Going somewhat off-thread, there is nothing more heartwarming or encouraging to a newbie than being scolded. 

Especially under the guise of 'just helping out'. Tone being what it is, there is still a way to get one's point across without sounding sanctimonious. And this coming from someone who isn't particularly sensitive or easy to offend.

Thank you fatgirlflyin for voicing what I've been censoring myself from saying for weeks.


----------



## msbard90 (May 8, 2010)

CastingPearls said:


> Going somewhat off-thread, there is nothing more heartwarming or encouraging to a newbie than being scolded.
> 
> Especially under the guise of 'just helping out'. Tone being what it is, there is still a way to get one's point across without sounding sanctimonious. And this coming from someone who isn't particularly sensitive or easy to offend.
> 
> Thank you fatgirlflyin for voicing what I've been censoring myself from saying for weeks.

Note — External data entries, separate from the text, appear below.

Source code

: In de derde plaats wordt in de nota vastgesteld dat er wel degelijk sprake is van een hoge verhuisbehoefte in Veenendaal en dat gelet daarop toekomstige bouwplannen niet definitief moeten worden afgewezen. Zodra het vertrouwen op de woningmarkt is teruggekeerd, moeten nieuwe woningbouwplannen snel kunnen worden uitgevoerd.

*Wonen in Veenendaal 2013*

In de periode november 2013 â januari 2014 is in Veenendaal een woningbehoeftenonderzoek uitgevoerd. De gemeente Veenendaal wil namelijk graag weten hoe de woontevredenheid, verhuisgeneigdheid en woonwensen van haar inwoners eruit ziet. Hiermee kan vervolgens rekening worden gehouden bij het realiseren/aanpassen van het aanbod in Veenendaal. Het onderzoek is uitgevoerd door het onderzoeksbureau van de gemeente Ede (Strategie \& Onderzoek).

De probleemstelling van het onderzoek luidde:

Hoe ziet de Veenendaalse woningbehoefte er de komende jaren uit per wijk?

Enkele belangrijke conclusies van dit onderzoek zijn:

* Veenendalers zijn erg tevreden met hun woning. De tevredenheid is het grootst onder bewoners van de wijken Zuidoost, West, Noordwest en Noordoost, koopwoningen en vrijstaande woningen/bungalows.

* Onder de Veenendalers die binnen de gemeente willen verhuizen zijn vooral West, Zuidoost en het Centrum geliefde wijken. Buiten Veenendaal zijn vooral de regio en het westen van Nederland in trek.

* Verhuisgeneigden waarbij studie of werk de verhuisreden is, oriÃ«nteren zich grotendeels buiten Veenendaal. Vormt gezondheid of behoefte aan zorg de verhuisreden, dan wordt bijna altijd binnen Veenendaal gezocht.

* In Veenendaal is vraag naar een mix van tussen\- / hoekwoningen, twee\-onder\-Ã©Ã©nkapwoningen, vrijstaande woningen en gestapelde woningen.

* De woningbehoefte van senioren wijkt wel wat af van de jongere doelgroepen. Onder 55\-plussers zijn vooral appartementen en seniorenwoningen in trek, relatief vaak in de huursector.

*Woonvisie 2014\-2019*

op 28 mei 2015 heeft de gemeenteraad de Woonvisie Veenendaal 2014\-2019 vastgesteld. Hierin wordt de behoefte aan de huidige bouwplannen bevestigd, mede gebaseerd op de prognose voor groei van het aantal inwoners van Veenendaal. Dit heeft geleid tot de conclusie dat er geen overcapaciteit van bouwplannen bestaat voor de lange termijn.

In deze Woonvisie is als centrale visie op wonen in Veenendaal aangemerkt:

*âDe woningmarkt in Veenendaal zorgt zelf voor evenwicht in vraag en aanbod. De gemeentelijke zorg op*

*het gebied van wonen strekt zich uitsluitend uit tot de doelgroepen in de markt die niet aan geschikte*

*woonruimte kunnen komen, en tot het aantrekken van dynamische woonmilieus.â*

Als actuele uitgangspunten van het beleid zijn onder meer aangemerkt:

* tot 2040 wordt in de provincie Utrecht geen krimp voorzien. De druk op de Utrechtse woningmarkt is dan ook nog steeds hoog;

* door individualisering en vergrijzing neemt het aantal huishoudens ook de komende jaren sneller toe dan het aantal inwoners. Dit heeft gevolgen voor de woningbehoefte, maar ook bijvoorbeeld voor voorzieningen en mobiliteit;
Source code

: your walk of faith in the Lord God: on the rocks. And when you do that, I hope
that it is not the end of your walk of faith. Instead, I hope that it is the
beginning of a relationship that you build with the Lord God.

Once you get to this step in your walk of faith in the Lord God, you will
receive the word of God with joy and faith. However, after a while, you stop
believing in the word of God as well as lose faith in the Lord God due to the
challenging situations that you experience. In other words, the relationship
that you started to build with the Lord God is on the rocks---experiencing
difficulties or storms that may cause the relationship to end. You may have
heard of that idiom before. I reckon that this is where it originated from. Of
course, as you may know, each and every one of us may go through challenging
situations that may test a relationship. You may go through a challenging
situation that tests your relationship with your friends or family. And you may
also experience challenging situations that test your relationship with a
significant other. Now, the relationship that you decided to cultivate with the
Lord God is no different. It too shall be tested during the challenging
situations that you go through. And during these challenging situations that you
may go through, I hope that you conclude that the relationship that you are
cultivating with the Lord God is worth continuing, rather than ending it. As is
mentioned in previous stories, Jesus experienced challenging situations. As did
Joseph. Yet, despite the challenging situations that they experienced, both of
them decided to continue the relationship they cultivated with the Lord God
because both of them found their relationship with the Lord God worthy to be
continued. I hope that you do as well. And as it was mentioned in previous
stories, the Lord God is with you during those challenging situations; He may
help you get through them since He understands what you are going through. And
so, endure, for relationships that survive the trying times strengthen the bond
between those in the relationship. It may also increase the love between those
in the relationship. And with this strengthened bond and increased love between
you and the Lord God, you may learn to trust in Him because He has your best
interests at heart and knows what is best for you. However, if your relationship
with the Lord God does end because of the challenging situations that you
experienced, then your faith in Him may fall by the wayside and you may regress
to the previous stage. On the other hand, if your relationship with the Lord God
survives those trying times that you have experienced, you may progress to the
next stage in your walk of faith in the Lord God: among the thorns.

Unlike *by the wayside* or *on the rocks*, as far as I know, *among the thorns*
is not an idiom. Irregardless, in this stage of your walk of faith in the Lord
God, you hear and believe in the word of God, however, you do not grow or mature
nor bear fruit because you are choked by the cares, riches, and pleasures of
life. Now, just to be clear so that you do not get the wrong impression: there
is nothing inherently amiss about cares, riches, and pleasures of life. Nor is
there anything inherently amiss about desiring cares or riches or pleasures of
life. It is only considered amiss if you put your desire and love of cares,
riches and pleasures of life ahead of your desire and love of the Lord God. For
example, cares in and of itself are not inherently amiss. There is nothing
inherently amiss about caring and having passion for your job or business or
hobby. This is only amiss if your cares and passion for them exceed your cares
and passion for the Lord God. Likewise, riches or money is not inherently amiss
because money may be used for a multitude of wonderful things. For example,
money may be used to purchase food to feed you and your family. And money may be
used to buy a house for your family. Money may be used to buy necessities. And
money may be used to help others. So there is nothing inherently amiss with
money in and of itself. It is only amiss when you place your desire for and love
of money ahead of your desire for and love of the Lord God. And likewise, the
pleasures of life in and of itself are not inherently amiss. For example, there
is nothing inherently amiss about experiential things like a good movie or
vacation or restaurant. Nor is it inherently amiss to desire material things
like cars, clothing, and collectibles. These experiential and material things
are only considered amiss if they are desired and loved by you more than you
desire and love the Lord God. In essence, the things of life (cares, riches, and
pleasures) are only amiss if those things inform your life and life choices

I am still fairly new to the boards, but I do remember when I was "brand new". Never before have I met a group of people that make it so frightening to share an opinion. Anything I shared was countered with, "well I've been posting for a long time" to correcting my grammar to downright nastiness. I've seen people be criticized for not going to bashes, criticized for not posting in the right place... the list goes on and on. I even left for several months because these boards get so critical and stressful. Even though I'm not a big advocate for privatizing the bbw board, sometimes I wish there was a place for people to talk and communicate politely and respectfully, without judgment. You have been such a positive and fun contribution to the boards, and I enjoy reading your posts


----------



## Webmaster (May 9, 2010)

The question whether or not there should be a private BBW board has been around pretty much since we began discussing setting up separate BBW and FA boards. And before that, there was much discussion about the private SSBBW board. 

The argument in favor of a private board is always that there are things you would not feel comfortable bringing up before a public audience. The argument against a private board is that it's better to openly discuss things in an easily accessible setting (and from an administrative standpoint, a private board can be difficult due to admission policies, abuse, etc.).

From what I can tell, more seem to feel that there is no need for a private BBW board (do note that it was never intended to make the entire board private, just setting up a private sub-board).


----------



## msbard90 (May 9, 2010)

Webmaster said:


> From what I can tell, more seem to feel that there is no need for a private BBW board (do note that it was never intended to make the entire board private, just setting up a private sub-board).



If the BBW board gets a private sub-board, then all of the other boards will want to follow suit.


----------



## kayrae (May 9, 2010)

A private BBW board already exists off-site. At one point in my life, I advocated strongly and fiercely for the creation of a private sub-board on Dimensions. Now? I'm hard-pressed to care.


----------



## msbard90 (May 9, 2010)

kayrae said:


> A private BBW board already exists off-site. At one point in my life, I advocated strongly and fiercely for the creation of a private sub-board on Dimensions. Now? I'm hard-pressed to care.



Really? I guess I'm out of the loop lol


----------



## Jes (May 9, 2010)

Once upon a time, I had a strong opinion. Then, I didn't. After the last 2 days and the moderation of this board, I think I'm all for a private forum!

that said, it's too much hassle, it'd create too many subforums and might not be used much, so my preference is in theory only. But man, wouldn't it be nice to be equal and for my voice to count? Mmmm!


----------



## exile in thighville (May 9, 2010)

Jes said:


> After the last 2 days and the moderation of this board, I think I'm all for a private forum!



why would this make you want one with the same moderators though?


----------



## thatgirl08 (May 9, 2010)

There's hardly enough BBW left here anymore to warrant a private board.


----------



## Jes (May 9, 2010)

thatgirl08 said:


> There's hardly enough BBW left here anymore to warrant a private board.



that could be chalked up to a case of cause and effect.


----------